Guard – Retin Obasohan – Junior, 6-1, 208; 2014-15: 5 ppg, 2.5 rpg
Obasohan is the player Vanderbilt will need to focus on more than any other, if only because he was the star of Alabama’s win over South Carolina on Tuesday. What’s also worth noting about Obasohan is that when he played Vanderbilt the first time, he was returning from a two-game absence due to a hand injury. He was just getting back into the swing of things. Now, he’s a more polished player. It’s important to point out that he’s averaging over 13 points per game in his last six outings. Forget the five-points-per-game season average. He’s become a leader on this team, and Bama’s thin bench means he’ll probably try to assert himself to an even greater extent on Saturday afternoon.
Guard – Rodney Cooper – Senior, 6-6, 218; 2014-15: 10.3 ppg, 3.8 rpg, 1.7 assists per game
Given that Alabama is so conspicuously limited in the frontcourt, and given that Vanderbilt has struggled to defend the perimeter this season, Cooper looms as a natural point of focus for VU’s defense. One thing that’s particularly necessary to mention is that VU must defend Cooper not in isolation, but as a teammate working in tandem with both Obasohan and the next player on this list:
Guard – Levi Randolph – Senior, 6-5, 208; 2014-15: 14.8 ppg, 5 rpg, 2.4 apg
The leading scorer on the Tide will feel it necessary to take charge of this team’s offense, with Obasohan trying to figure out the best way to play off him and see how Randolph might pry open Vanderbilt’s defense. It’s plainly apparent that Alabama has three players who can hurt the Dores. The key for VU is not to find a way to defend one of these three, but all of them as a unit.

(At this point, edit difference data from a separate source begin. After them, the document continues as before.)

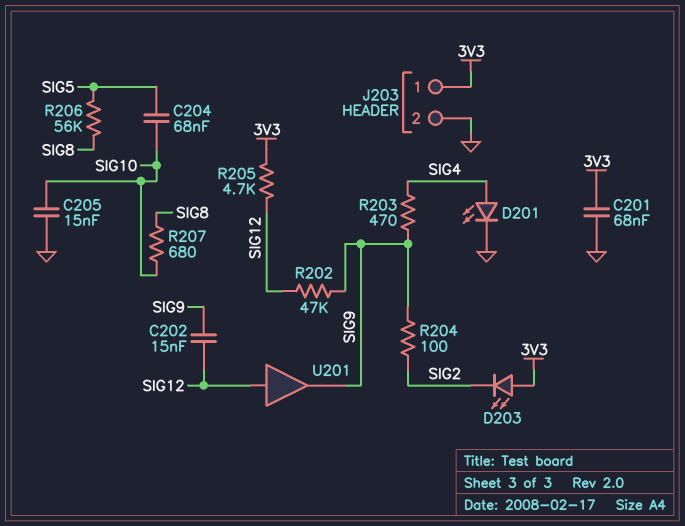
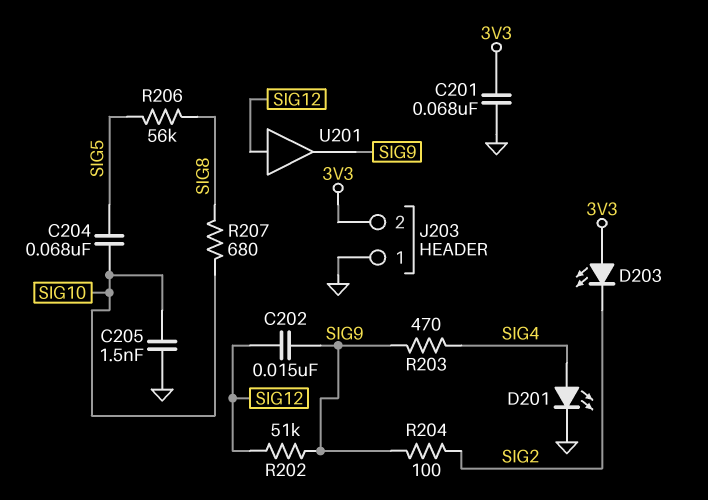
C205: 15nF (GND, SIG10) -> 1.5nF (GND, SIG10)
J203 pin 1: 3V3 -> GND
J203 pin 2: GND -> 3V3
R202: 47k (SIG9, SIG12) -> 51k (SIG9, SIG12)
R205: 4.7k (3V3, SIG12) -> none

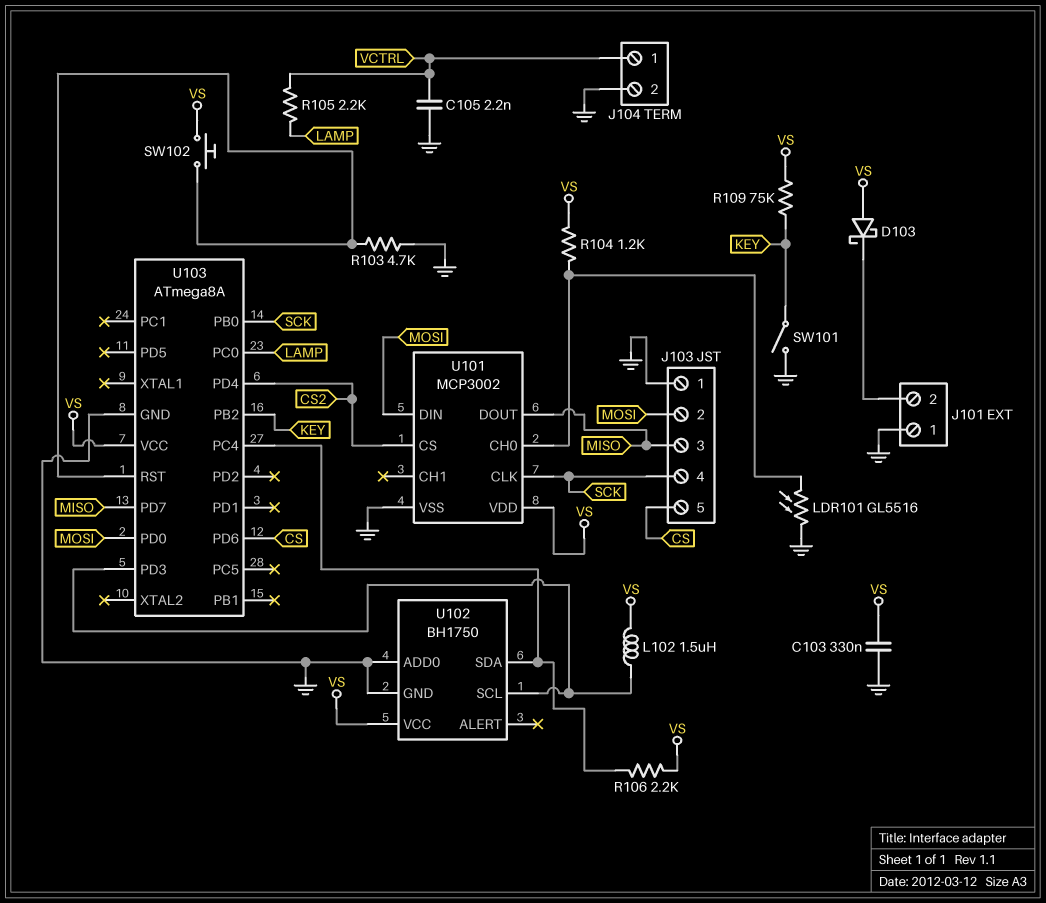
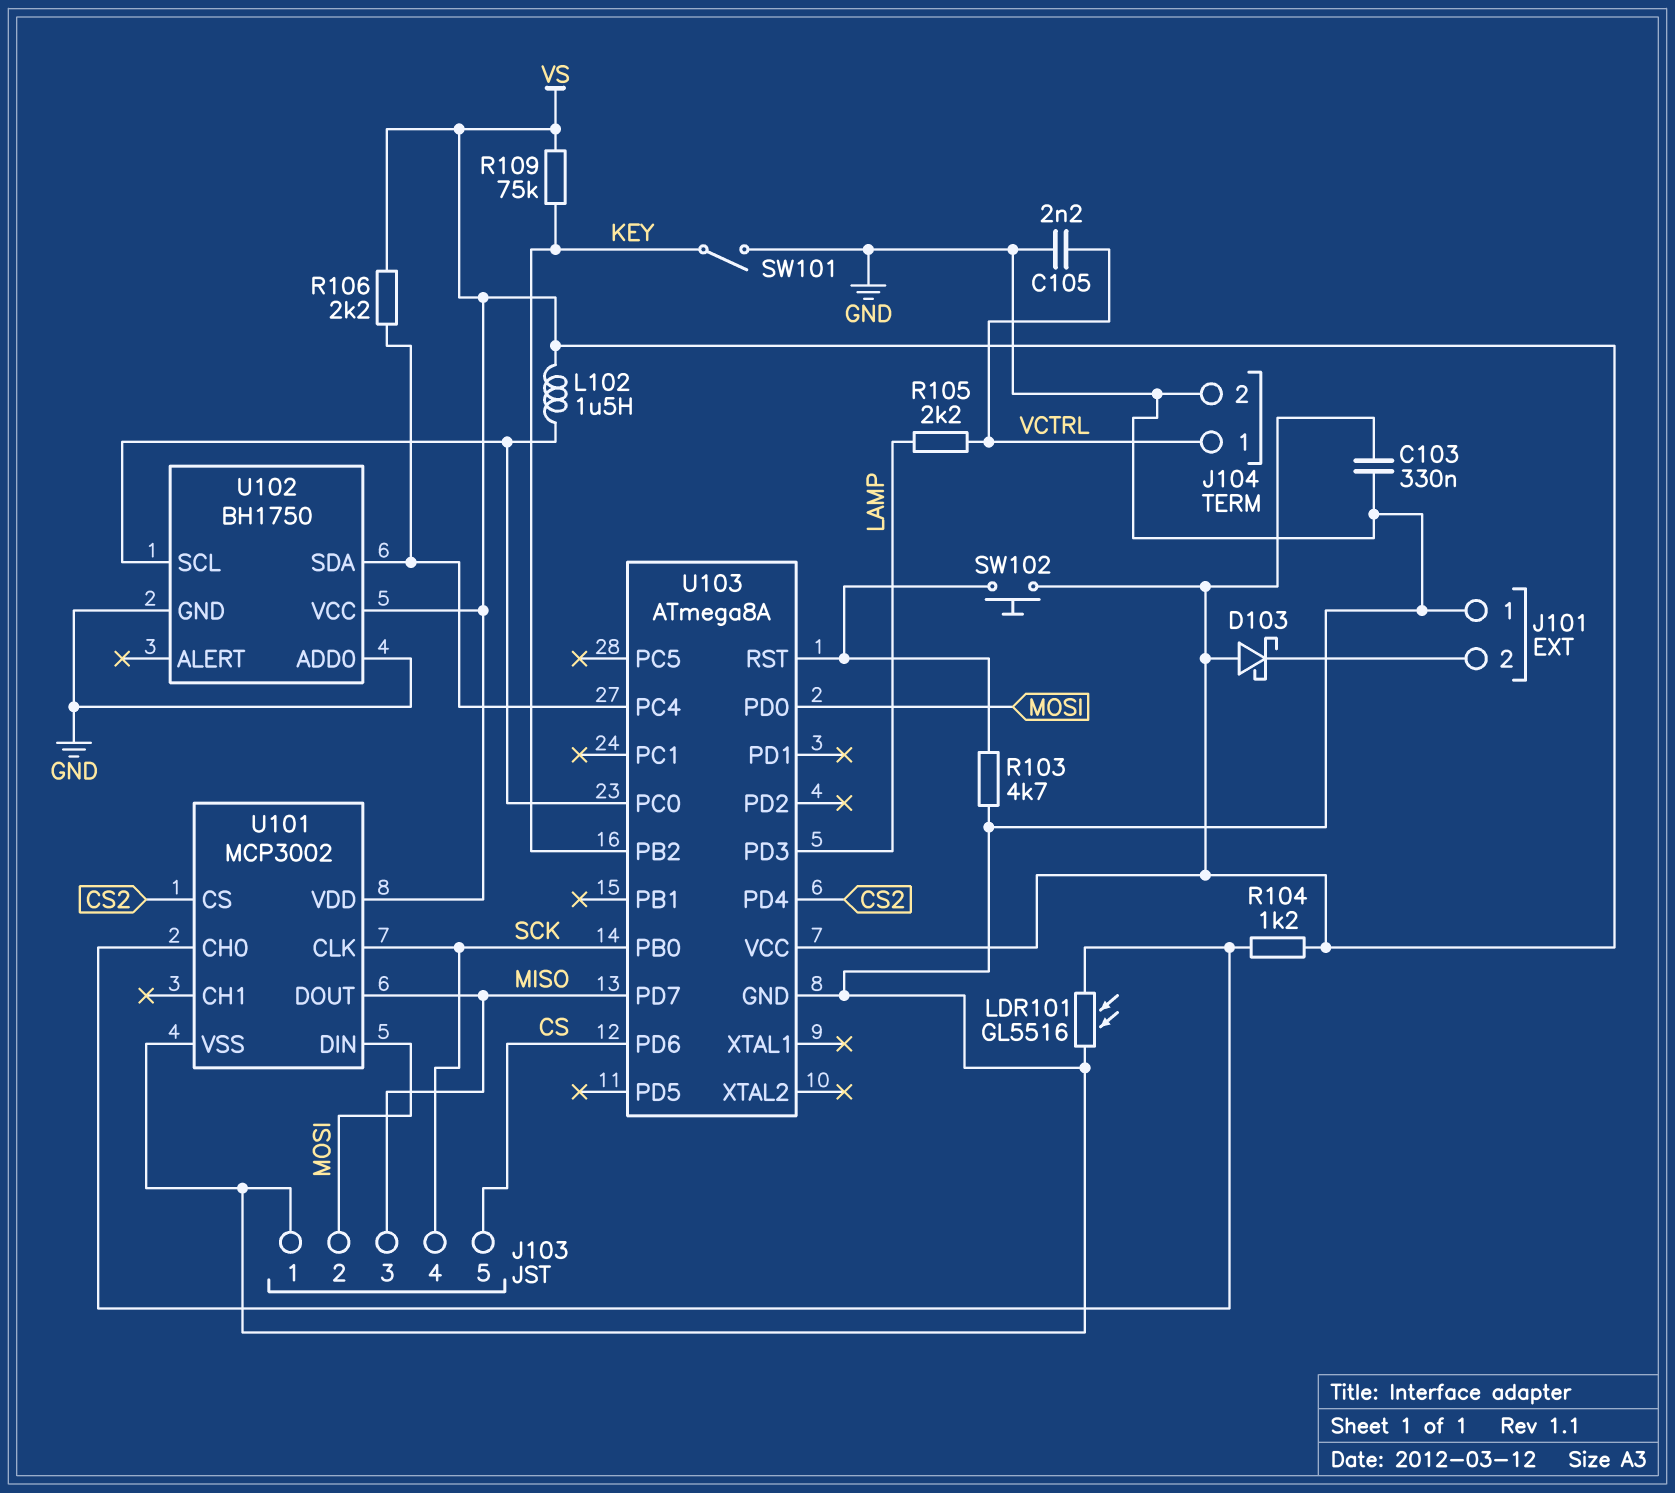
U103 pin PC0: LAMP -> U102/SCL
U103 pin PD3: U102/SCL -> LAMP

What can Grant get out of his thinned-out bench? Guard Devin Mitchell didn’t play against South Carolina. Rarely-used forward Dakota Slaughter played four minutes. Justin Coleman, a guard who played 17 minutes against South Carolina, should very likely get at least 20 minutes in this contest to give his teammates a rest at various points in time. All in all, only six players figure to get extended minutes for Alabama. Mitchell and Slaughter don’t appear ready to be able to handle the speed of the game; they might get a few possessions just before TV timeouts to give the starters small but timed breaks.
Keys to the Game
1) Handle the unwanted distraction from Thursday night. This Kevin Stallings-Wade Baldwin story will remain a big deal only if everyone in the VU locker room allows it to. No, this story isn’t a big deal and shouldn’t be a big deal… but if it does divide the team and create doubts about the coach’s authority as a trusted leader, then we’ll have problems. Being together is the most important thing Vanderbilt can – and must – do to properly prepare for this game.
2) Be ready to attack the basket. Yes, when you’re hitting 13 of 25 threes, you’re going to win a lot of games, but what happens when the shots aren’t flowing and you’re not tickling twine with regularity? Vanderbilt can’t fall in love with the three to the extent that it takes “fool’s gold” shots or relies on the three too instinctively. Great teams are able to get to the rim when outside shots aren’t falling. VU has to be ready to do this if the threes don’t drop.